Answer
See answers.
Work Step by Step
a. Let N electrons flow onto the plate. The charge on the capacitor is Q=Ne. However, we also know that Q=CV for a capacitor.
$$Ne=CV$$
$$V=\frac{Ne}{C}$$
V is directly proportional to N, which was to be shown.

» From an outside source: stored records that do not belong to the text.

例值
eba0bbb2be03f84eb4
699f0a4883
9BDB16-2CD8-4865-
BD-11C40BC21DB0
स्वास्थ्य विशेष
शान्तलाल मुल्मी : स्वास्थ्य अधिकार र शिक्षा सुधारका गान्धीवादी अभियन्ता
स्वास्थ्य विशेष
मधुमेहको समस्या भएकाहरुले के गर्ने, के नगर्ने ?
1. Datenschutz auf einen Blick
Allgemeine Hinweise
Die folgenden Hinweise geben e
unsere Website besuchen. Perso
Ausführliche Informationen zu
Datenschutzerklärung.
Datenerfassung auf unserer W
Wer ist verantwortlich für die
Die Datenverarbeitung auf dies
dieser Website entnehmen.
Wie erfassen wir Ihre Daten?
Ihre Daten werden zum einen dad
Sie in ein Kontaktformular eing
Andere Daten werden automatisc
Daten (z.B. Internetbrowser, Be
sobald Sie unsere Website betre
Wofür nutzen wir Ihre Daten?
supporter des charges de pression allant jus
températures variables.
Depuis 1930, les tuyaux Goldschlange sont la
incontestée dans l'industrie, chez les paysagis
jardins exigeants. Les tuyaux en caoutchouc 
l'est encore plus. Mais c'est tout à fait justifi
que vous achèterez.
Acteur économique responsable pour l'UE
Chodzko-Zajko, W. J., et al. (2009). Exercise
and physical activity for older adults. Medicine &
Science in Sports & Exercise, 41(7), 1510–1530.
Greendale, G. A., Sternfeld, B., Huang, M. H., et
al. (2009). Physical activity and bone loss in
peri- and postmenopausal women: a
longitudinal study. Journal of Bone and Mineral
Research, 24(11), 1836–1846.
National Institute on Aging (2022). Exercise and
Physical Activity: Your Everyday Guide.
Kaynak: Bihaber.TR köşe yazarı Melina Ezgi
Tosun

b. We’re told that $\Delta V=1\;mV$. It is desired to resolve $\Delta N=1$. Solve for the required capacitance.
$$V=\frac{Ne}{C}$$
$$\Delta V=\frac{e \Delta N}{C}$$
$$C=\frac{e \Delta N}{\Delta V }$$
$$C=\frac{(1.60\times10^{-19}C) (1)}{0.001 V }\approx 2\times10^{-16}F$$
c. Use the equation for the capacitance of a parallel-plate capacitor with a dielectric.

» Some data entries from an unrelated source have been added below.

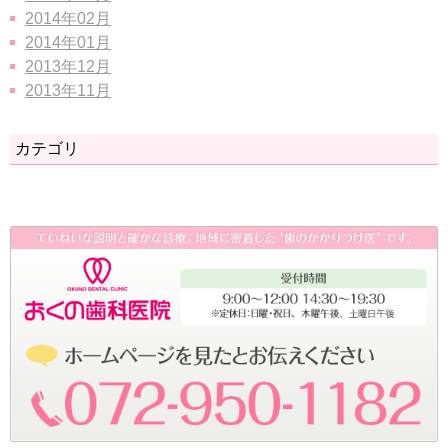
2014年02月
2014年01月
2013年12月
2013年11月
カテゴリ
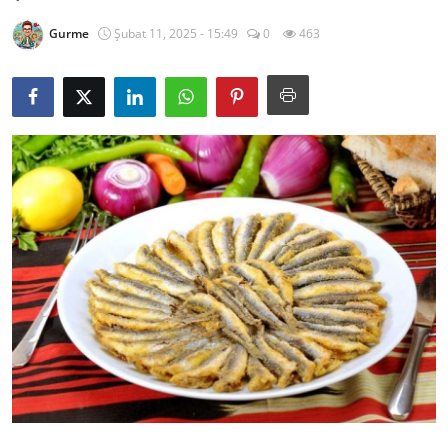
Kalori & Diyet Rehberi
Gurme
Şubat 11, 2025 - 15:49
0
463
Mutfak Püf Noktaları & İpuçları
Mekan & Lezzet Rotaları
Temel Gıda ve Ürün Rehberleri
İçecek Kültürü & Barista
Yöresel Tarifler & Ev Yemekleri
Gıda Güvenliği & Sağlık
İçecek Kültürü & Rehberleri
Popüler Kültür & Mutfak Tarihi
Mutfak Temizliği & Pratik Bilgiler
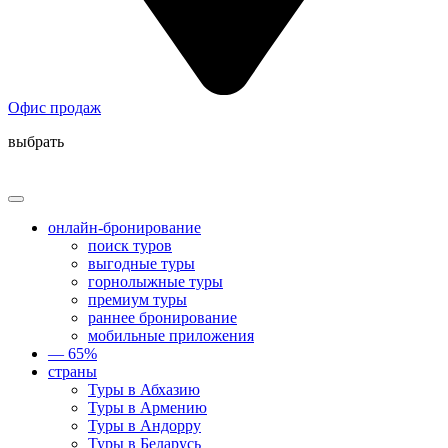
Офис продаж
выбрать
онлайн-бронирование
поиск туров
выгодные туры
горнолыжные туры
премиум туры
раннее бронирование
мобильные приложения
— 65%
страны
Туры в Абхазию
Туры в Армению
Туры в Андорру
Туры в Беларусь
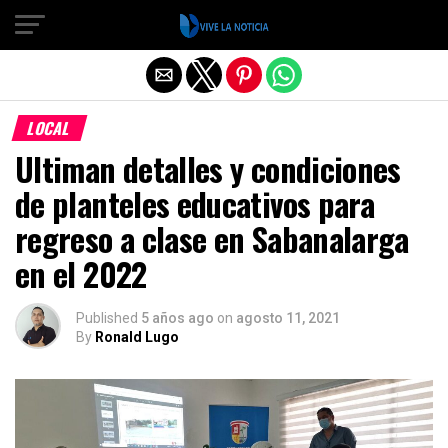
Salir de la versión móvil
LOCAL
Ultiman detalles y condiciones
de planteles educativos para
regreso a clase en Sabanalarga
en el 2022
Published
5 años ago
on
agosto 11, 2021
By
Ronald Lugo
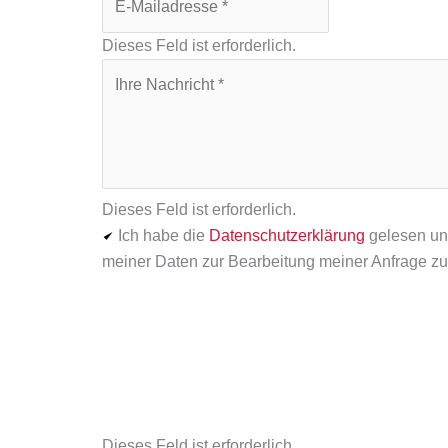
Dieses Feld ist erforderlich.
Dieses Feld ist erforderlich.
Ich habe die
Datenschutzerklärung
gelesen un
meiner Daten zur Bearbeitung meiner Anfrage z
Dieses Feld ist erforderlich.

$$C=\kappa\epsilon_o \frac{A}{d} =\kappa\epsilon_o \frac{\ell ^2}{d} $$
Solve for the side length of the square.
$$\ell= \sqrt{\frac{Cd}{\kappa\epsilon_o }} $$
$$\ell= \sqrt{\frac{(1.60\times10^{-16}F) (100\times10^{-9}m)}{3(8.85\times10^{-12}C^2/(N\cdot m^2)) }} $$
$$\ell=7.76\times10^{-7}m=0.8\mu m$$